I seem to have spent the last few days being in a grump and off-loading my crabbitness onto other people's blogs - SORRY!!! Good luck with your writing and long may it bring you pleasure, as well as your readers.
I can identify with this so much Jo! I'm a journalist too, and long for the day I can say bye-bye to reality and welcome fiction full time! I think what journalism gives us too is discipline. I never have a problem with getting motivated and if I say I set myself a target of writing 5,000 words of my novel, then I will do it.

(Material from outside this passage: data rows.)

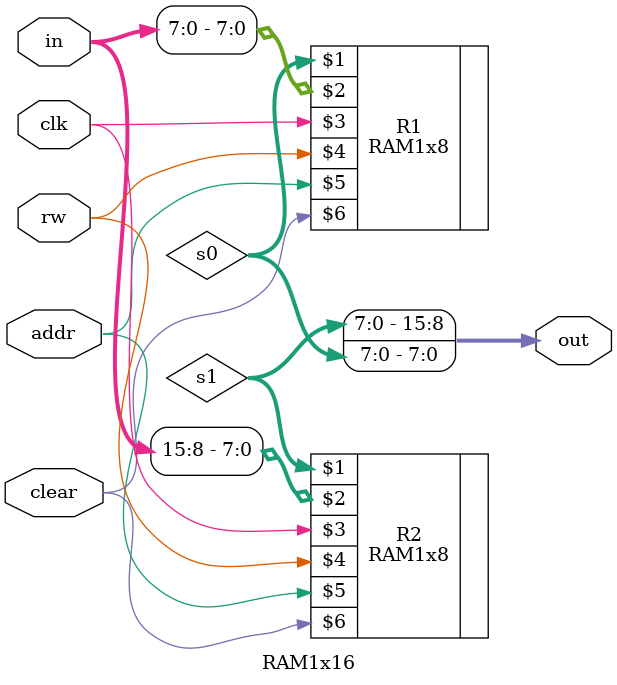
<source format=v>


`include "ram1x8.v"

module RAM1x16 (output [15:0] out, input [15:0] in, input clk, input rw, input addr, input clear);
   wire [7:0] s0, s1;

   RAM1x8 R1 (s0, in[7:0], clk, rw, addr, clear);
   RAM1x8 R2 (s1, in[15:8], clk, rw, addr, clear);
   buf BUF1 (out[0], s0[0]);
   buf BUF2 (out[1], s0[1]);
   buf BUF3 (out[2], s0[2]);
   buf BUF4 (out[3], s0[3]);
   buf BUF5 (out[4], s0[4]);
   buf BUF6 (out[5], s0[5]);
   buf BUF7 (out[6], s0[6]);
   buf BUF8 (out[7], s0[7]);
   buf BUF9 (out[8], s1[0]);
   buf BUF10 (out[9], s1[1]);
   buf BUF11 (out[10], s1[2]);
   buf BUF12 (out[11], s1[3]);
   buf BUF13 (out[12], s1[4]);
   buf BUF14 (out[13], s1[5]);
   buf BUF15 (out[14], s1[6]);
   buf BUF16 (out[15], s1[7]);
endmodule

</source>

I can identify with those feelings of guilt, Jo, and part of my desire to get published is that i feel that deal with vindicate the hours i spend in front of the computer.
Good luck with it all.
Good for you, Jo. Plus, a few minutes every day - to build up the routine - will make a difference. Perhaps when you're commuting, with your trusty notebook in hand (the novelist's one no the journo's one). I'm in a parallel universe to you, trying to get two novels published while looking for part-time paid writing gigs!

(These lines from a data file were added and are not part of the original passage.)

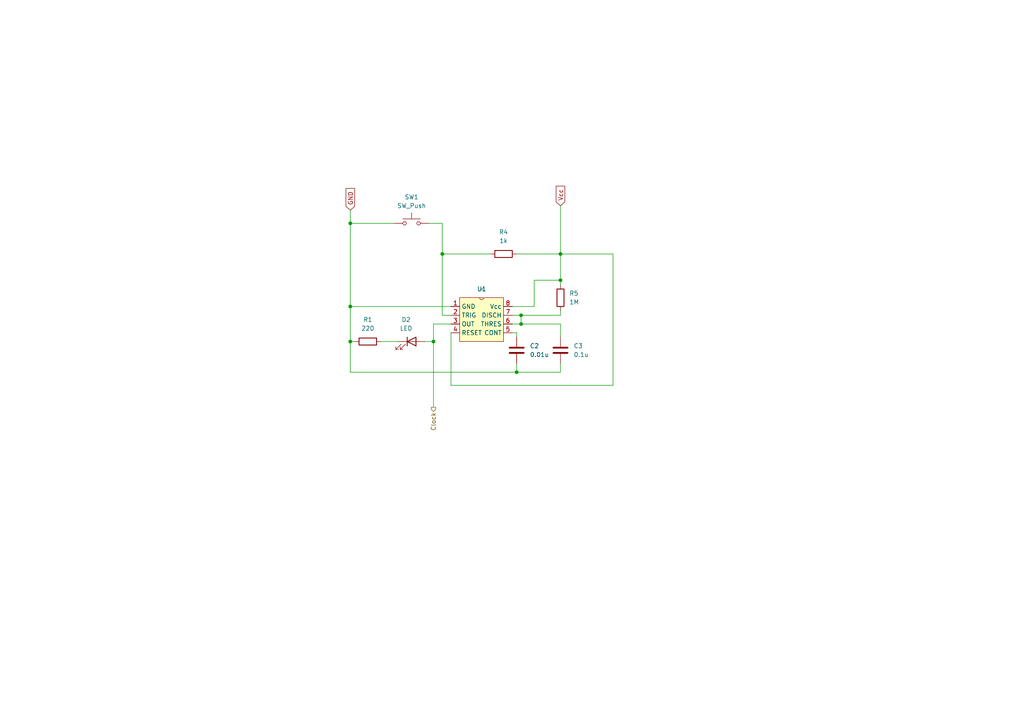
<source format=kicad_sch>
(kicad_sch (version 20230121) (generator eeschema)

  (uuid a4439a33-022b-4be2-ab3c-5897649b22b8)

  (paper "A4")

  

  (junction (at 149.86 107.95) (diameter 0) (color 0 0 0 0)
    (uuid 157c083c-dd36-4877-ba3b-79e81d55e68d)
  )
  (junction (at 101.6 99.06) (diameter 0) (color 0 0 0 0)
    (uuid 1f80c2fa-3d80-458a-b75e-0c35a6c2166e)
  )
  (junction (at 162.56 81.28) (diameter 0) (color 0 0 0 0)
    (uuid 4fa7e892-3008-4c5a-932d-2937b825d2f1)
  )
  (junction (at 128.27 73.66) (diameter 0) (color 0 0 0 0)
    (uuid 563d9066-934c-46ae-bb55-df1121fefe48)
  )
  (junction (at 162.56 73.66) (diameter 0) (color 0 0 0 0)
    (uuid 597c880a-94e4-445d-8826-79e8fdda6c96)
  )
  (junction (at 151.13 91.44) (diameter 0) (color 0 0 0 0)
    (uuid 61d99336-cddf-4e76-ae06-55e51f1bec23)
  )
  (junction (at 125.73 99.06) (diameter 0) (color 0 0 0 0)
    (uuid bf10ee27-d4d1-4293-80d8-c657fbee2733)
  )
  (junction (at 101.6 88.9) (diameter 0) (color 0 0 0 0)
    (uuid d1317628-892f-45c5-9a86-d1473b557924)
  )
  (junction (at 101.6 64.77) (diameter 0) (color 0 0 0 0)
    (uuid f5d8054a-a4f1-44a2-9337-963be968f92c)
  )
  (junction (at 151.13 93.98) (diameter 0) (color 0 0 0 0)
    (uuid f91c0ada-c107-4021-aa20-5daa1caf505c)
  )

  (wire (pts (xy 162.56 93.98) (xy 151.13 93.98))
    (stroke (width 0) (type default))
    (uuid 061595ca-dbc3-418c-a948-b7f531d9edb7)
  )
  (wire (pts (xy 101.6 60.96) (xy 101.6 64.77))
    (stroke (width 0) (type default))
    (uuid 0842f803-96ae-493d-bbae-8b8669a0f65b)
  )
  (wire (pts (xy 162.56 93.98) (xy 162.56 97.79))
    (stroke (width 0) (type default))
    (uuid 0a80d8b9-1006-4879-85f2-c6aeb2c6f9a2)
  )
  (wire (pts (xy 151.13 93.98) (xy 148.59 93.98))
    (stroke (width 0) (type default))
    (uuid 0ad2c96b-81f9-403e-9717-04da02890729)
  )
  (wire (pts (xy 151.13 91.44) (xy 151.13 93.98))
    (stroke (width 0) (type default))
    (uuid 0d75fa1d-13b8-467e-a032-39c89ac76c18)
  )
  (wire (pts (xy 128.27 64.77) (xy 128.27 73.66))
    (stroke (width 0) (type default))
    (uuid 15784d9d-3bb2-44c8-acf5-c8677c5a802e)
  )
  (wire (pts (xy 125.73 99.06) (xy 125.73 118.11))
    (stroke (width 0) (type default))
    (uuid 223a1259-725d-4826-8037-df13fcca4ef7)
  )
  (wire (pts (xy 149.86 105.41) (xy 149.86 107.95))
    (stroke (width 0) (type default))
    (uuid 35543947-e9b1-4b30-a101-776ff21a38eb)
  )
  (wire (pts (xy 101.6 64.77) (xy 101.6 88.9))
    (stroke (width 0) (type default))
    (uuid 399fc151-e226-4151-9fa3-f27b8077c2dc)
  )
  (wire (pts (xy 125.73 93.98) (xy 130.81 93.98))
    (stroke (width 0) (type default))
    (uuid 47594654-e354-4c40-88cd-7dd166191865)
  )
  (wire (pts (xy 110.49 99.06) (xy 115.57 99.06))
    (stroke (width 0) (type default))
    (uuid 4864d7eb-8d74-49b7-8b38-12c641a0b11e)
  )
  (wire (pts (xy 101.6 99.06) (xy 101.6 107.95))
    (stroke (width 0) (type default))
    (uuid 4cd6cee4-ad61-428c-a324-632d8dadb885)
  )
  (wire (pts (xy 130.81 96.52) (xy 130.81 111.76))
    (stroke (width 0) (type default))
    (uuid 4d1f0a8e-bdc2-4517-8044-861ee7b9fe6a)
  )
  (wire (pts (xy 101.6 99.06) (xy 102.87 99.06))
    (stroke (width 0) (type default))
    (uuid 51776310-54d9-4423-a9f5-28c317ffcc2c)
  )
  (wire (pts (xy 162.56 91.44) (xy 162.56 90.17))
    (stroke (width 0) (type default))
    (uuid 521cd896-a61e-4d91-b09d-1c1095e91026)
  )
  (wire (pts (xy 128.27 73.66) (xy 142.24 73.66))
    (stroke (width 0) (type default))
    (uuid 5a4aeb7b-35db-445a-bc49-b10bdb9b9600)
  )
  (wire (pts (xy 162.56 59.69) (xy 162.56 73.66))
    (stroke (width 0) (type default))
    (uuid 664bb292-9534-4343-8877-427a372406b4)
  )
  (wire (pts (xy 151.13 91.44) (xy 162.56 91.44))
    (stroke (width 0) (type default))
    (uuid 74299bf3-debd-4530-8d25-82b84bf18923)
  )
  (wire (pts (xy 101.6 107.95) (xy 149.86 107.95))
    (stroke (width 0) (type default))
    (uuid 752f4dbd-fed9-4d9d-9a8a-cf49cddb6a84)
  )
  (wire (pts (xy 177.8 73.66) (xy 162.56 73.66))
    (stroke (width 0) (type default))
    (uuid 828a6120-7f5b-481e-9a90-e10f39a45b39)
  )
  (wire (pts (xy 162.56 107.95) (xy 162.56 105.41))
    (stroke (width 0) (type default))
    (uuid 884593b8-1df8-4022-b7b9-0142a3540d7e)
  )
  (wire (pts (xy 154.94 81.28) (xy 154.94 88.9))
    (stroke (width 0) (type default))
    (uuid 8c1656ab-442b-423f-ba83-567274ed2ad5)
  )
  (wire (pts (xy 148.59 96.52) (xy 149.86 96.52))
    (stroke (width 0) (type default))
    (uuid 95f7c038-a611-4a6d-888e-90f193688d19)
  )
  (wire (pts (xy 177.8 111.76) (xy 177.8 73.66))
    (stroke (width 0) (type default))
    (uuid 96bf8680-8498-491d-bb1d-a862a6b2c973)
  )
  (wire (pts (xy 128.27 73.66) (xy 128.27 91.44))
    (stroke (width 0) (type default))
    (uuid 99789314-d818-49a4-a34d-1c0ece7b8e7f)
  )
  (wire (pts (xy 125.73 99.06) (xy 125.73 93.98))
    (stroke (width 0) (type default))
    (uuid a3aeef0e-b967-4077-a54d-e6d4a5c31286)
  )
  (wire (pts (xy 101.6 88.9) (xy 130.81 88.9))
    (stroke (width 0) (type default))
    (uuid a4b8b156-901b-4b47-9d97-17854036facd)
  )
  (wire (pts (xy 154.94 88.9) (xy 148.59 88.9))
    (stroke (width 0) (type default))
    (uuid b747dfcd-28cd-4bc7-96ae-b71834841440)
  )
  (wire (pts (xy 154.94 81.28) (xy 162.56 81.28))
    (stroke (width 0) (type default))
    (uuid b9dba25a-3120-49ab-a1c3-755d24576013)
  )
  (wire (pts (xy 148.59 91.44) (xy 151.13 91.44))
    (stroke (width 0) (type default))
    (uuid d2279538-efd6-4528-89b7-b3ac2be59b45)
  )
  (wire (pts (xy 149.86 96.52) (xy 149.86 97.79))
    (stroke (width 0) (type default))
    (uuid d730a140-974b-4adc-af4a-299aaaeb32f0)
  )
  (wire (pts (xy 101.6 88.9) (xy 101.6 99.06))
    (stroke (width 0) (type default))
    (uuid d8f4be7b-686a-47b8-9b6d-077a8dd1a391)
  )
  (wire (pts (xy 128.27 91.44) (xy 130.81 91.44))
    (stroke (width 0) (type default))
    (uuid d9ca965d-3fa3-41bd-a338-f5ceda7a41ed)
  )
  (wire (pts (xy 149.86 107.95) (xy 162.56 107.95))
    (stroke (width 0) (type default))
    (uuid dcfa72e1-7f2c-4192-b547-af6287e15cdd)
  )
  (wire (pts (xy 130.81 111.76) (xy 177.8 111.76))
    (stroke (width 0) (type default))
    (uuid dde40d3c-bf71-4aef-907e-ad65009eab11)
  )
  (wire (pts (xy 162.56 73.66) (xy 162.56 81.28))
    (stroke (width 0) (type default))
    (uuid e351fccb-800d-4ae5-9058-099b4cc4fbf2)
  )
  (wire (pts (xy 128.27 64.77) (xy 124.46 64.77))
    (stroke (width 0) (type default))
    (uuid e5b43508-4df9-4f0e-b729-95fad18d369b)
  )
  (wire (pts (xy 149.86 73.66) (xy 162.56 73.66))
    (stroke (width 0) (type default))
    (uuid e94ab2e1-a9e3-4d88-ad1f-14001d98342e)
  )
  (wire (pts (xy 101.6 64.77) (xy 114.3 64.77))
    (stroke (width 0) (type default))
    (uuid f7893904-dc68-4592-8973-c21a8aa5e2f8)
  )
  (wire (pts (xy 123.19 99.06) (xy 125.73 99.06))
    (stroke (width 0) (type default))
    (uuid f8999bb3-0101-48ae-ac81-fc015b1e2115)
  )
  (wire (pts (xy 162.56 81.28) (xy 162.56 82.55))
    (stroke (width 0) (type default))
    (uuid fd00ee4e-d87b-43bd-a45e-5d92a0a18072)
  )

  (global_label "Vcc" (shape input) (at 162.56 59.69 90) (fields_autoplaced)
    (effects (font (size 1.27 1.27)) (justify left))
    (uuid 211c154c-cf76-43b4-a221-e921acf483b1)
    (property "Intersheetrefs" "${INTERSHEET_REFS}" (at 162.56 53.439 90)
      (effects (font (size 1.27 1.27)) (justify left) hide)
    )
  )
  (global_label "GND" (shape input) (at 101.6 60.96 90) (fields_autoplaced)
    (effects (font (size 1.27 1.27)) (justify left))
    (uuid 5d410c74-f7ff-4309-905f-d775c813c83e)
    (property "Intersheetrefs" "${INTERSHEET_REFS}" (at 101.6 54.1043 90)
      (effects (font (size 1.27 1.27)) (justify left) hide)
    )
  )

  (hierarchical_label "Clock" (shape output) (at 125.73 118.11 270) (fields_autoplaced)
    (effects (font (size 1.27 1.27)) (justify right))
    (uuid 9f2625c7-e6d2-4836-a7fc-33b70baa73f7)
  )

  (symbol (lib_id "Device:C") (at 162.56 101.6 180) (unit 1)
    (in_bom yes) (on_board yes) (dnp no) (fields_autoplaced)
    (uuid 2c2b1418-1101-4147-bef2-0e6078753928)
    (property "Reference" "C3" (at 166.37 100.33 0)
      (effects (font (size 1.27 1.27)) (justify right))
    )
    (property "Value" "0.1u" (at 166.37 102.87 0)
      (effects (font (size 1.27 1.27)) (justify right))
    )
    (property "Footprint" "Resistor_SMD:R_1206_3216Metric_Pad1.30x1.75mm_HandSolder" (at 161.5948 97.79 0)
      (effects (font (size 1.27 1.27)) hide)
    )
    (property "Datasheet" "~" (at 162.56 101.6 0)
      (effects (font (size 1.27 1.27)) hide)
    )
    (property "LCSC" "C5137467" (at 162.56 101.6 0)
      (effects (font (size 1.27 1.27)) hide)
    )
    (pin "1" (uuid dc424225-5607-41a4-8868-74d4e04ab370))
    (pin "2" (uuid 4bf0863c-91c2-4343-82fa-7c3a8867bef9))
    (instances
      (project "clock"
        (path "/3682f69b-2366-4092-bee7-f64e4509932a/15dd1c3a-ddf1-43e1-b4c8-bbaeea89d0c5"
          (reference "C3") (unit 1)
        )
      )
      (project "cumputer"
        (path "/9ca47a4e-9231-4dca-871e-ed5cb3ece814/563ec871-0576-47d8-b645-74159eb21bf8/a40a08c9-5c4d-426a-953a-71c015d8cd42"
          (reference "C5") (unit 1)
        )
      )
    )
  )

  (symbol (lib_id "Device:R") (at 146.05 73.66 90) (unit 1)
    (in_bom yes) (on_board yes) (dnp no) (fields_autoplaced)
    (uuid 564a4960-58b6-4a61-8d57-f0306b22b47f)
    (property "Reference" "R4" (at 146.05 67.31 90)
      (effects (font (size 1.27 1.27)))
    )
    (property "Value" "1k" (at 146.05 69.85 90)
      (effects (font (size 1.27 1.27)))
    )
    (property "Footprint" "Resistor_SMD:R_1206_3216Metric_Pad1.30x1.75mm_HandSolder" (at 146.05 75.438 90)
      (effects (font (size 1.27 1.27)) hide)
    )
    (property "Datasheet" "~" (at 146.05 73.66 0)
      (effects (font (size 1.27 1.27)) hide)
    )
    (property "LCSC" "C4410" (at 146.05 73.66 0)
      (effects (font (size 1.27 1.27)) hide)
    )
    (pin "1" (uuid e2544306-a285-461c-9647-49b2b9b29755))
    (pin "2" (uuid c494e135-895b-47ae-9d87-c98b6d06a132))
    (instances
      (project "clock"
        (path "/3682f69b-2366-4092-bee7-f64e4509932a/15dd1c3a-ddf1-43e1-b4c8-bbaeea89d0c5"
          (reference "R4") (unit 1)
        )
      )
      (project "cumputer"
        (path "/9ca47a4e-9231-4dca-871e-ed5cb3ece814/563ec871-0576-47d8-b645-74159eb21bf8/a40a08c9-5c4d-426a-953a-71c015d8cd42"
          (reference "R6") (unit 1)
        )
      )
    )
  )

  (symbol (lib_id "Custom:NE555") (at 139.7 83.82 0) (unit 1)
    (in_bom yes) (on_board yes) (dnp no) (fields_autoplaced)
    (uuid 9b48958d-53f9-412c-aeff-1606db406ca3)
    (property "Reference" "U1" (at 139.7 83.82 0)
      (effects (font (size 1.27 1.27)))
    )
    (property "Value" "~" (at 139.7 83.82 0)
      (effects (font (size 1.27 1.27)))
    )
    (property "Footprint" "DIP Socket:DIP-8_W7.62mm_Socket_LongPads" (at 139.7 83.82 0)
      (effects (font (size 1.27 1.27)) hide)
    )
    (property "Datasheet" "" (at 139.7 83.82 0)
      (effects (font (size 1.27 1.27)) hide)
    )
    (property "LCSC" "C18164403" (at 139.7 83.82 0)
      (effects (font (size 1.27 1.27)) hide)
    )
    (pin "1" (uuid 36d53548-2ca9-490d-8fcc-e4ddefebd51a))
    (pin "4" (uuid 7302a435-4bb9-434d-8640-9376ee1115ad))
    (pin "6" (uuid 3d0515d7-f1dd-4e15-b874-70647252289c))
    (pin "5" (uuid 45029fc3-ae9f-40b5-81a7-2a5b2baddefc))
    (pin "2" (uuid 70c99a21-c94e-4128-8731-ab4adcd79731))
    (pin "7" (uuid 8539f9f6-2369-44d1-a9ca-a6ec4be5a7ce))
    (pin "8" (uuid 0fd93445-84fd-447f-a20d-1e2fb42453a6))
    (pin "3" (uuid de03bb93-ef8e-485f-ac62-e37af14142df))
    (instances
      (project "clock"
        (path "/3682f69b-2366-4092-bee7-f64e4509932a/15dd1c3a-ddf1-43e1-b4c8-bbaeea89d0c5"
          (reference "U1") (unit 1)
        )
      )
      (project "cumputer"
        (path "/9ca47a4e-9231-4dca-871e-ed5cb3ece814/563ec871-0576-47d8-b645-74159eb21bf8/a40a08c9-5c4d-426a-953a-71c015d8cd42"
          (reference "U2") (unit 1)
        )
      )
    )
  )

  (symbol (lib_id "Device:R") (at 162.56 86.36 0) (unit 1)
    (in_bom yes) (on_board yes) (dnp no) (fields_autoplaced)
    (uuid ab5097a1-8a2c-48f3-88d6-00cf7316ce97)
    (property "Reference" "R5" (at 165.1 85.09 0)
      (effects (font (size 1.27 1.27)) (justify left))
    )
    (property "Value" "1M" (at 165.1 87.63 0)
      (effects (font (size 1.27 1.27)) (justify left))
    )
    (property "Footprint" "Resistor_SMD:R_1206_3216Metric_Pad1.30x1.75mm_HandSolder" (at 160.782 86.36 90)
      (effects (font (size 1.27 1.27)) hide)
    )
    (property "Datasheet" "~" (at 162.56 86.36 0)
      (effects (font (size 1.27 1.27)) hide)
    )
    (property "LCSC" "C352130" (at 162.56 86.36 0)
      (effects (font (size 1.27 1.27)) hide)
    )
    (pin "1" (uuid 6d00898f-4dd8-4bab-a074-9180a4392992))
    (pin "2" (uuid 80b5203f-d3ab-40c2-9611-63318d349176))
    (instances
      (project "clock"
        (path "/3682f69b-2366-4092-bee7-f64e4509932a/15dd1c3a-ddf1-43e1-b4c8-bbaeea89d0c5"
          (reference "R5") (unit 1)
        )
      )
      (project "cumputer"
        (path "/9ca47a4e-9231-4dca-871e-ed5cb3ece814/563ec871-0576-47d8-b645-74159eb21bf8/a40a08c9-5c4d-426a-953a-71c015d8cd42"
          (reference "R7") (unit 1)
        )
      )
    )
  )

  (symbol (lib_id "Device:C") (at 149.86 101.6 180) (unit 1)
    (in_bom yes) (on_board yes) (dnp no) (fields_autoplaced)
    (uuid c3769531-b2da-4af5-8641-52cf1a90ddfe)
    (property "Reference" "C2" (at 153.67 100.33 0)
      (effects (font (size 1.27 1.27)) (justify right))
    )
    (property "Value" "0.01u" (at 153.67 102.87 0)
      (effects (font (size 1.27 1.27)) (justify right))
    )
    (property "Footprint" "Resistor_SMD:R_1206_3216Metric_Pad1.30x1.75mm_HandSolder" (at 148.8948 97.79 0)
      (effects (font (size 1.27 1.27)) hide)
    )
    (property "Datasheet" "~" (at 149.86 101.6 0)
      (effects (font (size 1.27 1.27)) hide)
    )
    (property "LCSC" "C3015138" (at 149.86 101.6 0)
      (effects (font (size 1.27 1.27)) hide)
    )
    (pin "1" (uuid be622db7-805a-4626-9bc7-8ada625683c5))
    (pin "2" (uuid ced5f5b8-f25f-476b-9efe-fc059fb575d1))
    (instances
      (project "clock"
        (path "/3682f69b-2366-4092-bee7-f64e4509932a/15dd1c3a-ddf1-43e1-b4c8-bbaeea89d0c5"
          (reference "C2") (unit 1)
        )
      )
      (project "cumputer"
        (path "/9ca47a4e-9231-4dca-871e-ed5cb3ece814/563ec871-0576-47d8-b645-74159eb21bf8/a40a08c9-5c4d-426a-953a-71c015d8cd42"
          (reference "C4") (unit 1)
        )
      )
    )
  )

  (symbol (lib_id "Switch:SW_Push") (at 119.38 64.77 0) (unit 1)
    (in_bom yes) (on_board yes) (dnp no) (fields_autoplaced)
    (uuid e429a0cc-1d25-4aaa-8db6-57e8f1fcd599)
    (property "Reference" "SW1" (at 119.38 57.15 0)
      (effects (font (size 1.27 1.27)))
    )
    (property "Value" "SW_Push" (at 119.38 59.69 0)
      (effects (font (size 1.27 1.27)))
    )
    (property "Footprint" "Button_Switch_THT:SW_Tactile_Straight_KSL0Axx1LFTR" (at 119.38 59.69 0)
      (effects (font (size 1.27 1.27)) hide)
    )
    (property "Datasheet" "~" (at 119.38 59.69 0)
      (effects (font (size 1.27 1.27)) hide)
    )
    (property "LCSC" "" (at 119.38 64.77 0)
      (effects (font (size 1.27 1.27)) hide)
    )
    (pin "1" (uuid 44f2a041-af47-4ed6-9112-9d374f60ec6a))
    (pin "2" (uuid 0574175f-e965-4a3a-ba56-3587cc99187a))
    (instances
      (project "clock"
        (path "/3682f69b-2366-4092-bee7-f64e4509932a/15dd1c3a-ddf1-43e1-b4c8-bbaeea89d0c5"
          (reference "SW1") (unit 1)
        )
      )
    )
  )

  (symbol (lib_id "Device:R") (at 106.68 99.06 90) (unit 1)
    (in_bom yes) (on_board yes) (dnp no) (fields_autoplaced)
    (uuid f1805990-0693-4b9e-9304-82e93356c45e)
    (property "Reference" "R1" (at 106.68 92.71 90)
      (effects (font (size 1.27 1.27)))
    )
    (property "Value" "220" (at 106.68 95.25 90)
      (effects (font (size 1.27 1.27)))
    )
    (property "Footprint" "Resistor_SMD:R_1206_3216Metric_Pad1.30x1.75mm_HandSolder" (at 106.68 100.838 90)
      (effects (font (size 1.27 1.27)) hide)
    )
    (property "Datasheet" "~" (at 106.68 99.06 0)
      (effects (font (size 1.27 1.27)) hide)
    )
    (property "LCSC" "C2933642" (at 106.68 99.06 0)
      (effects (font (size 1.27 1.27)) hide)
    )
    (pin "1" (uuid a8bf9bdc-1da3-42bc-bdef-f8adaf560943))
    (pin "2" (uuid a56bac17-164a-4dd1-970f-6ca6f2c57e3e))
    (instances
      (project "clock"
        (path "/3682f69b-2366-4092-bee7-f64e4509932a/15dd1c3a-ddf1-43e1-b4c8-bbaeea89d0c5"
          (reference "R1") (unit 1)
        )
      )
      (project "cumputer"
        (path "/9ca47a4e-9231-4dca-871e-ed5cb3ece814/563ec871-0576-47d8-b645-74159eb21bf8/a40a08c9-5c4d-426a-953a-71c015d8cd42"
          (reference "R5") (unit 1)
        )
      )
    )
  )

  (symbol (lib_id "Device:LED") (at 119.38 99.06 0) (unit 1)
    (in_bom yes) (on_board yes) (dnp no) (fields_autoplaced)
    (uuid f48c2b68-3230-4904-9aae-d3f24b07e74a)
    (property "Reference" "D2" (at 117.7925 92.71 0)
      (effects (font (size 1.27 1.27)))
    )
    (property "Value" "LED" (at 117.7925 95.25 0)
      (effects (font (size 1.27 1.27)))
    )
    (property "Footprint" "LED_SMD:LED_1206_3216Metric_Pad1.42x1.75mm_HandSolder" (at 119.38 99.06 0)
      (effects (font (size 1.27 1.27)) hide)
    )
    (property "Datasheet" "~" (at 119.38 99.06 0)
      (effects (font (size 1.27 1.27)) hide)
    )
    (property "LCSC" "C965799" (at 119.38 99.06 0)
      (effects (font (size 1.27 1.27)) hide)
    )
    (pin "2" (uuid 68e12d9d-a3f8-445b-a4b9-1dd2762c321b))
    (pin "1" (uuid 20f6bb1e-1fa4-45b5-9cc0-54ab22645781))
    (instances
      (project "clock"
        (path "/3682f69b-2366-4092-bee7-f64e4509932a/15dd1c3a-ddf1-43e1-b4c8-bbaeea89d0c5"
          (reference "D2") (unit 1)
        )
      )
      (project "cumputer"
        (path "/9ca47a4e-9231-4dca-871e-ed5cb3ece814/563ec871-0576-47d8-b645-74159eb21bf8/a40a08c9-5c4d-426a-953a-71c015d8cd42"
          (reference "D2") (unit 1)
        )
      )
    )
  )
)

</source>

Good luck with taking the next step, Jo. Hope you find the balance in your work that suits you.
I competely identify with this, as one who's making the jump from journalism to fiction. I found I had to give up journalism for a few months and treat the novel-writing as if I'd had a commission from someone - literally settingmyself deadlines to produce 1,000 words a day. It worked!
Thanks for all the encouragment. It does seem that those who manage to find a balance are the ones who actually set themselves a task - like Gillian's 5000 words, Derek's a few minutes a day or Keren's 'deadlines'. I think that's definitely the way to go. But interesting on Nicola's comment about fiction becoming work. I guess it's a matter of giving oneself 'permission' to actually indulge in the writing just for the sheer joy of it, and perhaps sometimes that has to become a conscious effort. It's certainly one that I'm going to try to make.
Jo Carlowe
Hi Jo
Just to say good luck with your course!
I hope you enjoy it and get out of it as much as I am with my current Open Uni one.
Take care
x
Good luck with it! Just because you're enjoying it doesn't mean it's any less important.
Although the freelance writing I do to support my fiction still feels much more enjoyable that the 'real' job I used to do (in mortgages!)
Jen
I think we can all identify with the work ethic here: fiction is so wonderful to write, how can it possibly be work? To give it the time it needs to bubble up and be feels soooo indulgent, especially when there is no certainty of getting any financial reward for it. That's what's been keeping me from my longer WIP - how can I give that time when writing short fiction has a greater chance of being published? New year's resolution (holding good so far) is to give the WIP time each week as well as the short commercial fiction and my 2 day jobs.It's about maintaining a balance: I may fall off the log any time!!